- [WRITTEN EXERCISE 1] Convert the listing below, from the line containing "genus: Argiope" through the line containing "order: Anthoathecata", into a JSON list of strings with one string per line and blank lines omitted.

*-*-*

It is well established that a prisoner retains First Amendment rights that are not “inconsistent with his status as a prisoner or with the legitimate penological objectives of the corrections system.” Pell v. Procunier, 417 U.S. 817, 822 (1974). This includes the right to communicate with persons outside the prison walls, in his native language. Kikumura v. Turner, 28 F.3d 592, 596 (7th Cir. 1994). But this right is limited. Prison Legal News v. Sec'y, Fla. Dep't of Corr., 890 F.3d 954, 965 (11th Cir. 2018). Prison regulations that serve legitimate governmental interests may limit such a right. Procunier v. Martinez, 416 U.S. 396, 412-13 (1974). Accordingly, to succeed on his claim, Sharifi must show that there is no valid, rational connection between the prison regulation and the legitimate governmental interest put forward by the defendant. See Turner v. Safley, 482 U.S. 78, 89 (1987) (A ban on an inmate's ability to communicate with others “is valid if it is reasonably related to legitimate penological interests.”). Importantly, “[courts] do not inquire whether the prison could make an individualized exception for the complaining inmate-[they] assess ‘only the relationship between the asserted penological interests and the prison regulation.'” Rodriguez v. Burnside, 38 F.4th 1324, 1330 (11th Cir. 2022), cert. denied, 143 S.Ct. 1780 (2023) (quoting Shaw v. Murphy, 532 U.S. 223, 230 (2001)). That determination depends on the evaluation of four factors set out by the Supreme Court in Turner: (1) whether the regulation bears a rational connection to the legitimate governmental interest put forth to justify it; (2) whether there are available other alternative means of exercising the asserted rights; (3) the impact of accommodating the asserted right on the interest of inmates, prison personnel, and prison resources generally; and (4) whether there is an absence of ready alternatives. 482 U.S. at 89-90.

*-*-*

- [WRITTEN EXERCISE 2] List every court case cited in the passage on prisoners' First Amendment rights.

*-*-*

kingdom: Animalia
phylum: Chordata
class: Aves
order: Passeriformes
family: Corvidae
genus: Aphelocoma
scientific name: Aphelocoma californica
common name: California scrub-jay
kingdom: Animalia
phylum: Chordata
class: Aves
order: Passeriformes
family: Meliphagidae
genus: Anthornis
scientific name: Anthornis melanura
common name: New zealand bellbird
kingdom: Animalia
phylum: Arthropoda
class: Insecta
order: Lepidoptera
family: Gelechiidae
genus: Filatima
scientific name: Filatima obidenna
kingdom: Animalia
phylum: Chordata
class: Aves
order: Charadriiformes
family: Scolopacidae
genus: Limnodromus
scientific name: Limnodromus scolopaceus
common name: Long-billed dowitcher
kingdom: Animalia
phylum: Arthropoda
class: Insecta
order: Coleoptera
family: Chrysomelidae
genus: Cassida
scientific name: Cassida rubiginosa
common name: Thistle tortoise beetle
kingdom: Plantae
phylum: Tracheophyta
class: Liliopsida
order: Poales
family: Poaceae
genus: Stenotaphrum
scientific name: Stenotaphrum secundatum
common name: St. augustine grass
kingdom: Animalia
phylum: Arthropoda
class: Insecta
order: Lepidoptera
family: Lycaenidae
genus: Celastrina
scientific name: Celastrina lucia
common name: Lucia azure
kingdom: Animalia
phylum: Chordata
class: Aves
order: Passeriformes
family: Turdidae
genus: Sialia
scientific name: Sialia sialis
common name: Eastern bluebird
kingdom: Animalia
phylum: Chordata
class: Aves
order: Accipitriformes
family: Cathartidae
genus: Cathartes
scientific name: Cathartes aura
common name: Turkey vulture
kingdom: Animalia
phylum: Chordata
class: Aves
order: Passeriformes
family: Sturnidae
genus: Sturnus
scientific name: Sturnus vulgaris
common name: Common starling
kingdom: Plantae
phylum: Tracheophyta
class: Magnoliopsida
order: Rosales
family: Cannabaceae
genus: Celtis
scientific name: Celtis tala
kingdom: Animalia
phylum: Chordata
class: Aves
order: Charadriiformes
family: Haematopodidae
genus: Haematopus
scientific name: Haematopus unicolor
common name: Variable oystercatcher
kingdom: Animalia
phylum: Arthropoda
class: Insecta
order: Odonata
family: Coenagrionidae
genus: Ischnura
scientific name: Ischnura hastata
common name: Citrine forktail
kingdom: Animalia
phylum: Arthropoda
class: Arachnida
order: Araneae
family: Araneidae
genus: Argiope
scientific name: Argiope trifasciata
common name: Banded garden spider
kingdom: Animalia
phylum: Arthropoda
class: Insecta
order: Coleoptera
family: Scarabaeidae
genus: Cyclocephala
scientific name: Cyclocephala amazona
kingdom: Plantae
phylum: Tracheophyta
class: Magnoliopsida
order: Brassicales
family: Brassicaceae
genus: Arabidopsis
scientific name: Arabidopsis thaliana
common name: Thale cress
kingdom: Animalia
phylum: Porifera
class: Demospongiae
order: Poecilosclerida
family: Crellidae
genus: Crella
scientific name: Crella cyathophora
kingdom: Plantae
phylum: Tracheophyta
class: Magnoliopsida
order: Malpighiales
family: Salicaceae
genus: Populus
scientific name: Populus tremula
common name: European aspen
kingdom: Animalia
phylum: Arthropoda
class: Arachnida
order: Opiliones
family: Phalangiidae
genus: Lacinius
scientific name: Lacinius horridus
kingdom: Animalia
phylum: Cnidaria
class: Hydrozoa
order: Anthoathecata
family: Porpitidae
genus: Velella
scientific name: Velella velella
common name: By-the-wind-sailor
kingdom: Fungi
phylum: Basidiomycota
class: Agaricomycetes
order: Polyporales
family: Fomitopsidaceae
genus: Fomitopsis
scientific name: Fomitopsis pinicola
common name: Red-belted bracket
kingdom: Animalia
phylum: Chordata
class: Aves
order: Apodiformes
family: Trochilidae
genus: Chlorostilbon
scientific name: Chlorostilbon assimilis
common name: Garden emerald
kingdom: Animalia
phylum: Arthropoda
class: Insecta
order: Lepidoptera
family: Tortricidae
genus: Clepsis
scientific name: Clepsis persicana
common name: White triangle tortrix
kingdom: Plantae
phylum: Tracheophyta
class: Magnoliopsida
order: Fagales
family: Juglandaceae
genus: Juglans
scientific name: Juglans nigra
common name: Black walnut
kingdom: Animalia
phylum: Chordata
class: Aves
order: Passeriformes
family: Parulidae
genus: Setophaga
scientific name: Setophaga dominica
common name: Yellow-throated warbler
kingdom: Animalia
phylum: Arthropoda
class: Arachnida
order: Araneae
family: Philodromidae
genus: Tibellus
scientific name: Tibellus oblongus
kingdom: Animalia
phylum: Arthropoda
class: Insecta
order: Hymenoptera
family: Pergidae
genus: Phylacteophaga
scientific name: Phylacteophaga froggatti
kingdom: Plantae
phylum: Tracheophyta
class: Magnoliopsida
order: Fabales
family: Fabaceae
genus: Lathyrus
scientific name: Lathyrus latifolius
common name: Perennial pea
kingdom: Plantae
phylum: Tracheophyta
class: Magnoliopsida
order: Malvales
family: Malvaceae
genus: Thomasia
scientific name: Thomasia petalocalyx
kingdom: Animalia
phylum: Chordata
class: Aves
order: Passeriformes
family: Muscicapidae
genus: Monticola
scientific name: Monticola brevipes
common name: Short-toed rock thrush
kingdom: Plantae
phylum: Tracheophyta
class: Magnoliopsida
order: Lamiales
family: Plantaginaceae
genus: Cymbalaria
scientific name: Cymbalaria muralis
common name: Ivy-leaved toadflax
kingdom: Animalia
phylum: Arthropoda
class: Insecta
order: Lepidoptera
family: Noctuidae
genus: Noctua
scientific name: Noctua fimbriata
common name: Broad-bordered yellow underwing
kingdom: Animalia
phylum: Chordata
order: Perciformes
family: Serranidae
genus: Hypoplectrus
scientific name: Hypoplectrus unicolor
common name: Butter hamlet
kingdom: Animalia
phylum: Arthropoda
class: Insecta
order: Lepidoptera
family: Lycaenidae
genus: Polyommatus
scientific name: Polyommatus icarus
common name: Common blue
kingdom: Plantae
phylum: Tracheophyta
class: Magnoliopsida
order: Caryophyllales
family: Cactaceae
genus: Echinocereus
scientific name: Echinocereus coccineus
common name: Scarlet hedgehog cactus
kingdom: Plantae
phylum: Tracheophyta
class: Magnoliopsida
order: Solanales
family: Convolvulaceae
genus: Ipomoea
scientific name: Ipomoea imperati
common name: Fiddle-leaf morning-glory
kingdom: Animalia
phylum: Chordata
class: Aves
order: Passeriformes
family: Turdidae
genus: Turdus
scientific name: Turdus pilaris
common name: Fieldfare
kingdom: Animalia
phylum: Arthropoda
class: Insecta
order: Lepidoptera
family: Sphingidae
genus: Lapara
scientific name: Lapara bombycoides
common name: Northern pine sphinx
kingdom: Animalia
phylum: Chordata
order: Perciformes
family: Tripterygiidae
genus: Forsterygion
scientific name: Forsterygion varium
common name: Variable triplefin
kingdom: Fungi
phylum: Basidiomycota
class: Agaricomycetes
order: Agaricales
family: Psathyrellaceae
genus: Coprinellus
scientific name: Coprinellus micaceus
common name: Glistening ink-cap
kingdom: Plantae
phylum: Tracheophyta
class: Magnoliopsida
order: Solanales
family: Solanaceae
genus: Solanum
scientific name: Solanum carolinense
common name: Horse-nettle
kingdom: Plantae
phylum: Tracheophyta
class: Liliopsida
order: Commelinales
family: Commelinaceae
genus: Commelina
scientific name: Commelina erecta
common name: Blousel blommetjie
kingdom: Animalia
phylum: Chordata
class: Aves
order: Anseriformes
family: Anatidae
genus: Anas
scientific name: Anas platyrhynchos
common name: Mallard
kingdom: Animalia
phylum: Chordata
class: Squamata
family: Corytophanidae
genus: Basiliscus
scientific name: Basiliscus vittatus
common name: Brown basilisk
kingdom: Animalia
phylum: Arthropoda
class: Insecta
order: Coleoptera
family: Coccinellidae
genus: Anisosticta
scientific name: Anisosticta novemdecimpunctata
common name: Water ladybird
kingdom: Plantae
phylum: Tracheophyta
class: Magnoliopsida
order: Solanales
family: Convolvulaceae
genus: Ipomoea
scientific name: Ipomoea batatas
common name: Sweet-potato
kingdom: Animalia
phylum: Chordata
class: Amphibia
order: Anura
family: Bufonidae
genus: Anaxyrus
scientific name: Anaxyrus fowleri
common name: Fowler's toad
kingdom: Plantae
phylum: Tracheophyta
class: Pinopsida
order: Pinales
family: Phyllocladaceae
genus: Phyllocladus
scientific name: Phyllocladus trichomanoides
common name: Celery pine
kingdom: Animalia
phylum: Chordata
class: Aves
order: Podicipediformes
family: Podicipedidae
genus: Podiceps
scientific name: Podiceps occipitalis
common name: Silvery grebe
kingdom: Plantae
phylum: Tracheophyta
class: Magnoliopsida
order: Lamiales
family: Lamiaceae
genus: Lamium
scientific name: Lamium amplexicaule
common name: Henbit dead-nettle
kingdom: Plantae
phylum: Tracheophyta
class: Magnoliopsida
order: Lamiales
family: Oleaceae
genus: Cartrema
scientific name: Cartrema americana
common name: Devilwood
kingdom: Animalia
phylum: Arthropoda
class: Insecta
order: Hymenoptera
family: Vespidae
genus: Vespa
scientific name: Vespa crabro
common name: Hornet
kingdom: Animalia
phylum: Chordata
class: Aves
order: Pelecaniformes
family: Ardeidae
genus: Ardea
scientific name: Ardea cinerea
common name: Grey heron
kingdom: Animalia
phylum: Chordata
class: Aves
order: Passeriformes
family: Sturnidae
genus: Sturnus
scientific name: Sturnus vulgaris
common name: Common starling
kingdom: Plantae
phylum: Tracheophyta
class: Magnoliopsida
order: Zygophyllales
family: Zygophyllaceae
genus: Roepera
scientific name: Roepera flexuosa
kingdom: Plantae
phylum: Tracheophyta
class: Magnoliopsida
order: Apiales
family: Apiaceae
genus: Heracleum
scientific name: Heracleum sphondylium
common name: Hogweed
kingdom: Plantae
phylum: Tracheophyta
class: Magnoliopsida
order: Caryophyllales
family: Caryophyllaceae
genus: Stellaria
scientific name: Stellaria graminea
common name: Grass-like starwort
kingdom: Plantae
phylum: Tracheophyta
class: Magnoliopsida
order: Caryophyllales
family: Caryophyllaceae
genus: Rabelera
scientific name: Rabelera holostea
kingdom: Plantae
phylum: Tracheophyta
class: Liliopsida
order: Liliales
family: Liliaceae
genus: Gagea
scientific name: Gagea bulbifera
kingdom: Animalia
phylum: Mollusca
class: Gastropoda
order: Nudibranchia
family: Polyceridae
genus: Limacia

*-*-*

- [RESPONSE 1]
[
  "genus: Argiope",
  "scientific name: Argiope trifasciata",
  "common name: Banded garden spider",
  "kingdom: Animalia",
  "phylum: Arthropoda",
  "class: Insecta",
  "order: Coleoptera",
  "family: Scarabaeidae",
  "genus: Cyclocephala",
  "scientific name: Cyclocephala amazona",
  "kingdom: Plantae",
  "phylum: Tracheophyta",
  "class: Magnoliopsida",
  "order: Brassicales",
  "family: Brassicaceae",
  "genus: Arabidopsis",
  "scientific name: Arabidopsis thaliana",
  "common name: Thale cress",
  "kingdom: Animalia",
  "phylum: Porifera",
  "class: Demospongiae",
  "order: Poecilosclerida",
  "family: Crellidae",
  "genus: Crella",
  "scientific name: Crella cyathophora",
  "kingdom: Plantae",
  "phylum: Tracheophyta",
  "class: Magnoliopsida",
  "order: Malpighiales",
  "family: Salicaceae",
  "genus: Populus",
  "scientific name: Populus tremula",
  "common name: European aspen",
  "kingdom: Animalia",
  "phylum: Arthropoda",
  "class: Arachnida",
  "order: Opiliones",
  "family: Phalangiidae",
  "genus: Lacinius",
  "scientific name: Lacinius horridus",
  "kingdom: Animalia",
  "phylum: Cnidaria",
  "class: Hydrozoa",
  "order: Anthoathecata"
]

- [RESPONSE 2]
- Pell v. Procunier
- Kikumura v. Turner
- Prison Legal News v. Sec'y, Fla. Dep't of Corr.
- Procunier v. Martinez
- Turner v. Safley
- Rodriguez v. Burnside
- Shaw v. Murphy